• Information provided:
____

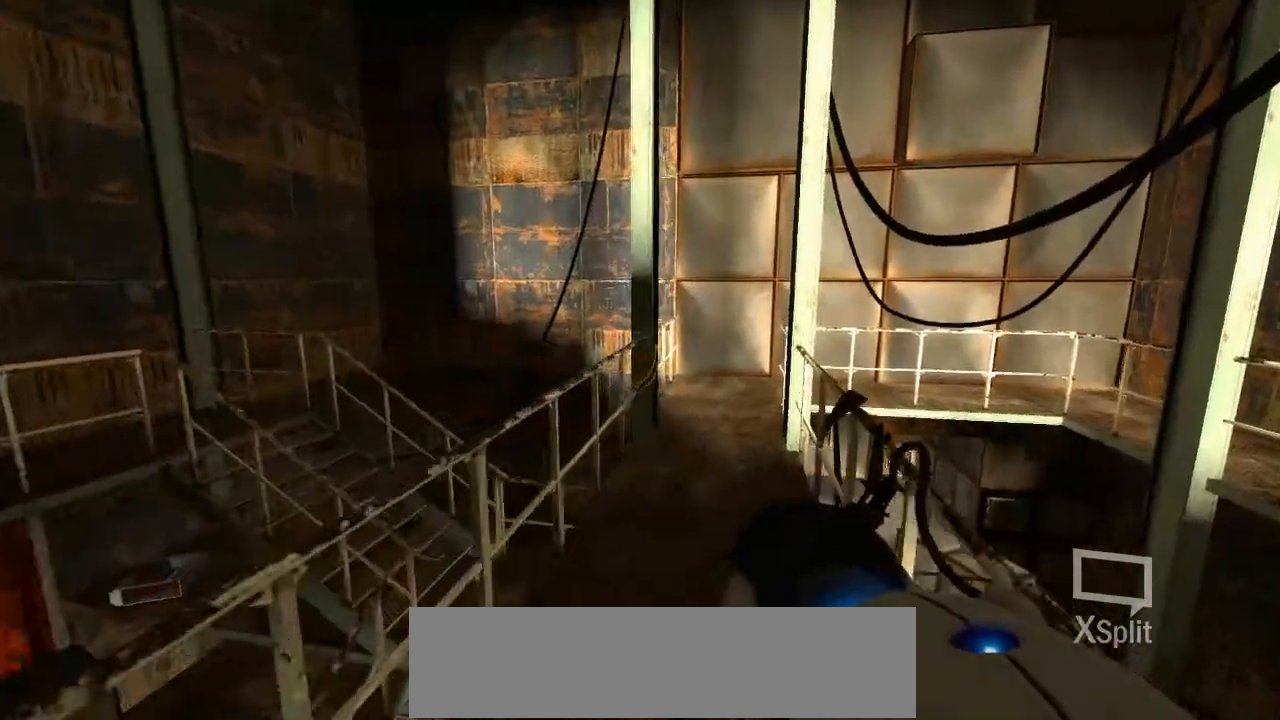
{"keys": ["d"], "mouse": [], "events": [[420, "d", "down"], [420, "w", "up"]]}
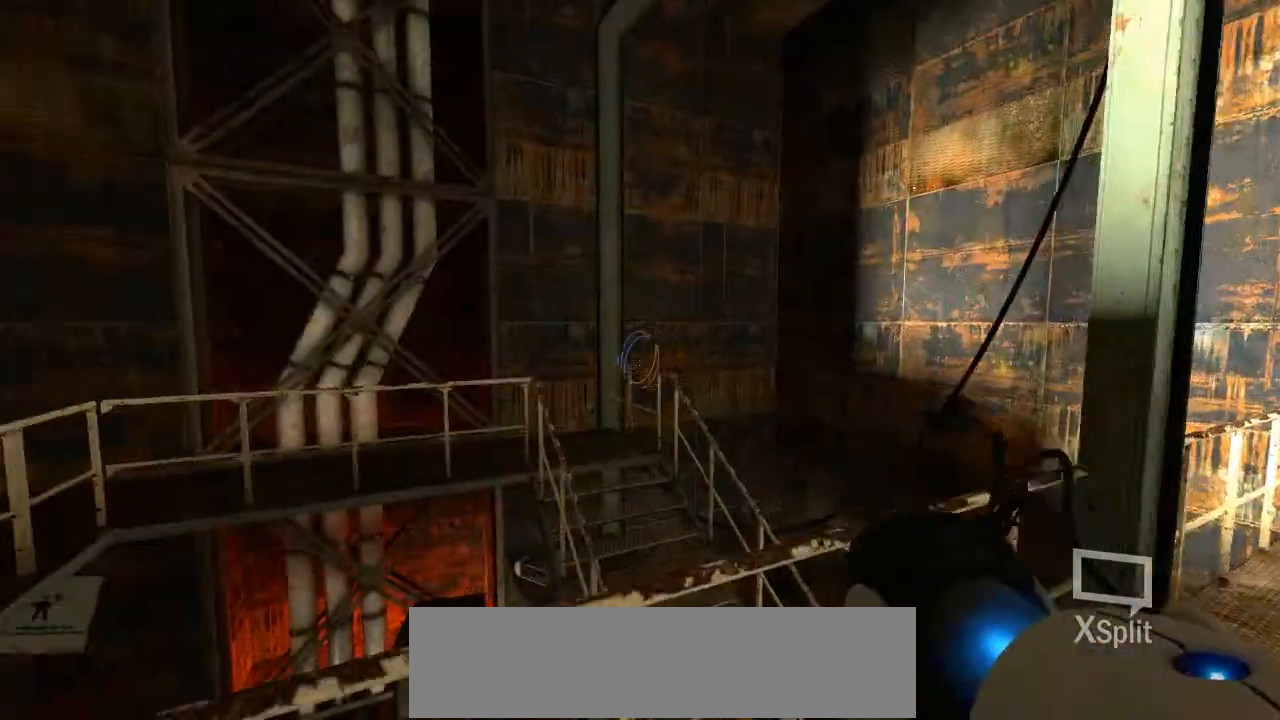
{"keys": [], "mouse": [], "events": [[118, "d", "up"]]}
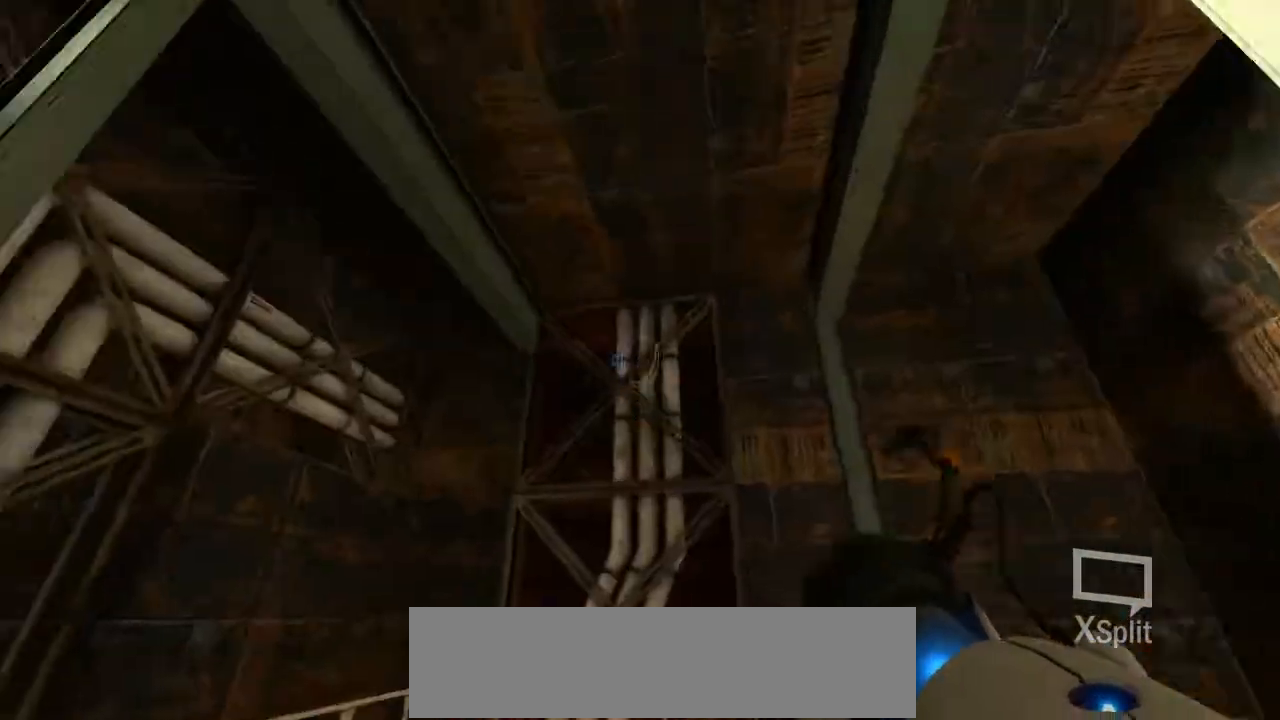
{"keys": [], "mouse": [], "events": []}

____

• Task goal: Copy out the full material exactly. Pictures should not appear in it.

• Task result:
{"keys": ["d"], "mouse": [], "events": [[420, "d", "down"], [420, "w", "up"]]}
{"keys": [], "mouse": [], "events": [[118, "d", "up"]]}
{"keys": [], "mouse": [], "events": []}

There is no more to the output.